31 August 2009

Victory for minority shareholders as court rules in favour of Brait Funds and the SRP

Minority shareholders achieved a milestone victory when Mr Justice Frans Malan ruled on Friday, 28 August 2009, in favour of Brait and the Securities Regulation Panel's opposition to a scheme of arrangement that would have resulted in the delisting of Verimark from the JSE. Business law firm, Cliffe Dekker Hofmeyr acted for Brait in the matter.

The trustees of the Brait Ruby Fund and the Brait Multi Strategy Fund, minority shareholders in Verimark, joined the Securities Regulation Panel recently in opposing the sanctioning of a scheme of arrangement proposed by the majority shareholders of Verimark.

The majority shareholders of Verimark had offered to buy out the minorities as part of a strategy to delist Verimark from the JSE. Those majority shareholders erroneously believed that they were entitled to vote in their own scheme and pursued an application to court for the sanctioning of the scheme of arrangement, despite the fact that 69.1% of the minority shareholders were opposed to the scheme.

Brait's lawyers, Cliffe Dekker Hofmeyr, said they thought the judgement had vindicated the Brait Funds strong opposition to the scheme.

According to Ian Hayes, national director of the firm's corporate and commercial practice, "The ruling is a great victory for minority shareholders in Verimark specifically and for minority shareholders generally."

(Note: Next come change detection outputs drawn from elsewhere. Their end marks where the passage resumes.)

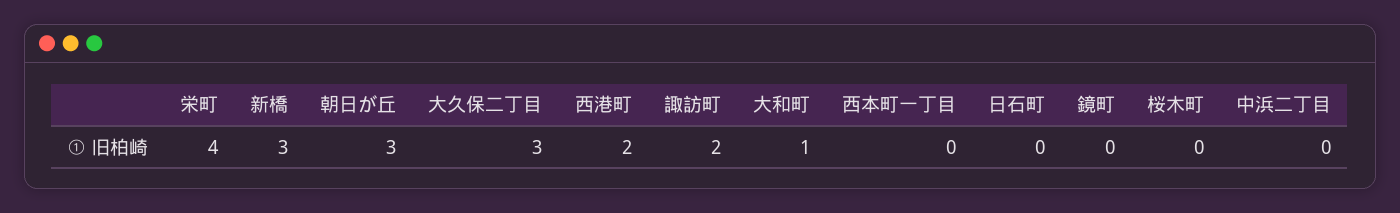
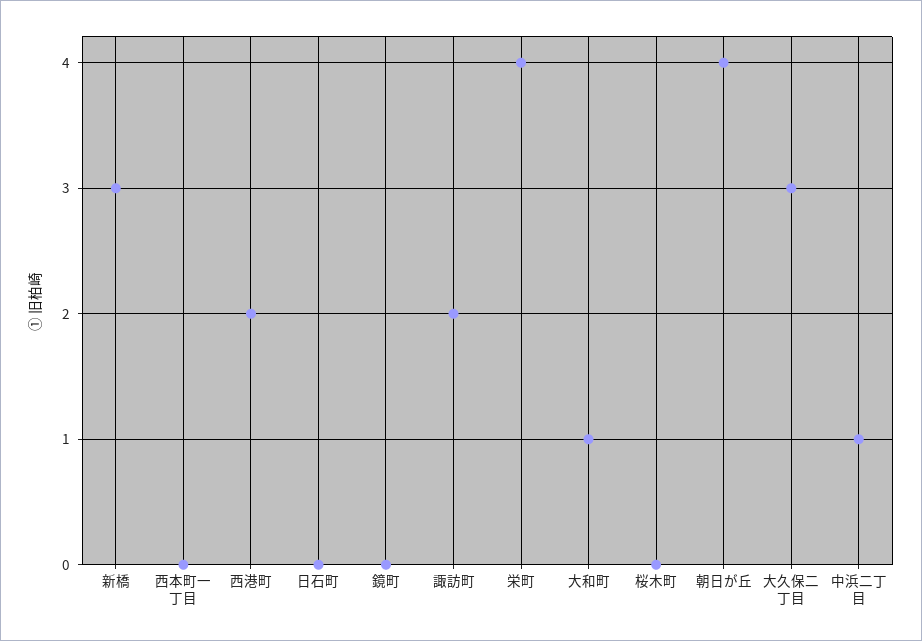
  {
    "栄町": 4,
    "新橋": 3,
-   "朝日が丘": 3,
+   "朝日が丘": 4,
    "大久保二丁目": 3,
    "西港町": 2,
    "諏訪町": 2,
    "大和町": 1,
    "西本町一丁目": 0,
    "日石町": 0,
    "鏡町": 0,
    "桜木町": 0,
-   "中浜二丁目": 0
+   "中浜二丁目": 1
  }

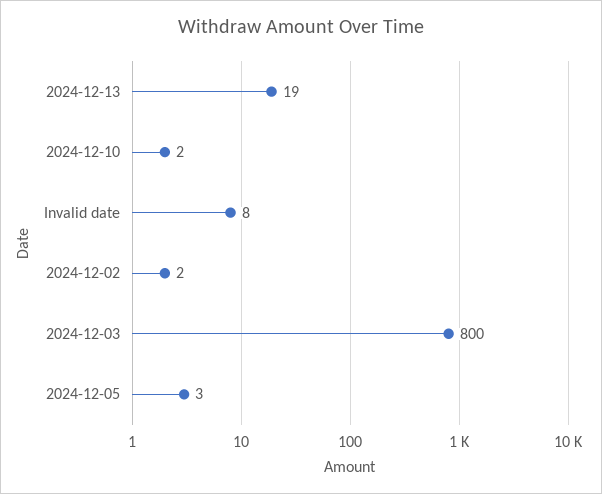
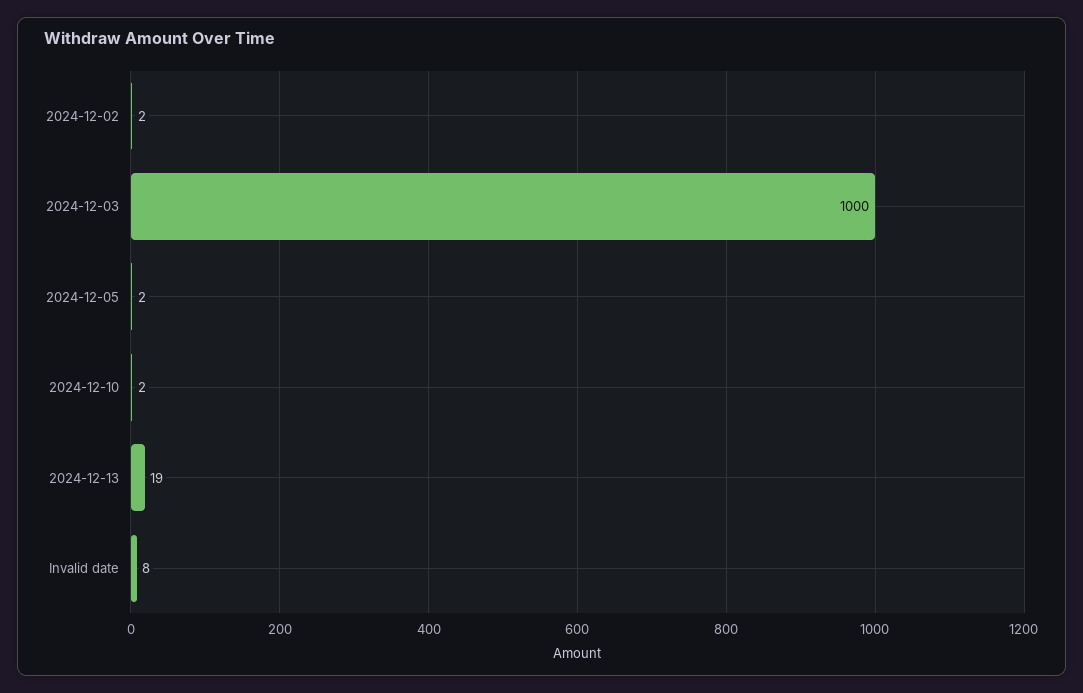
  {
    "2024-12-13": 19,
    "2024-12-10": 2,
    "Invalid date": 8,
    "2024-12-02": 2,
-   "2024-12-03": 800,
+   "2024-12-03": 1000,
-   "2024-12-05": 3
+   "2024-12-05": 2
  }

He said that although the new Companies Act will prevent a situation like this arising in the future, it was particularly gratifying that in reaching his decision, Judge Malan took care to analyse all of the relevant law in order to achieve what is clearly a carefully reasoned and sound conclusion.

In his judgement in the South Gauteng High Court, Judge Malan found that the offer, on a true analysis, was made only to the minority shareholders and only the minority shareholders should have been allowed to vote on it.

He accordingly dismissed the application for the sanctioning of the scheme of arrangement with costs.

The issue that the High Court was called upon to decide was whether, in a scheme of arrangement in terms of Section 311 of the Companies Act, the proposer of the scheme and parties unaffected by the scheme, should be entitled to vote in a single scheme meeting. Although the law on this matter, prior to this judgement, has not been settled, it has been generally accepted that only the recipients of an offer in a scheme of arrangement are entitled to vote on that offer.

Judge Malan has now settled this question and our law is now clear that an offeror is not entitled to vote on its own offer and the only parties entitled to vote are those parties to whom the offer is directed.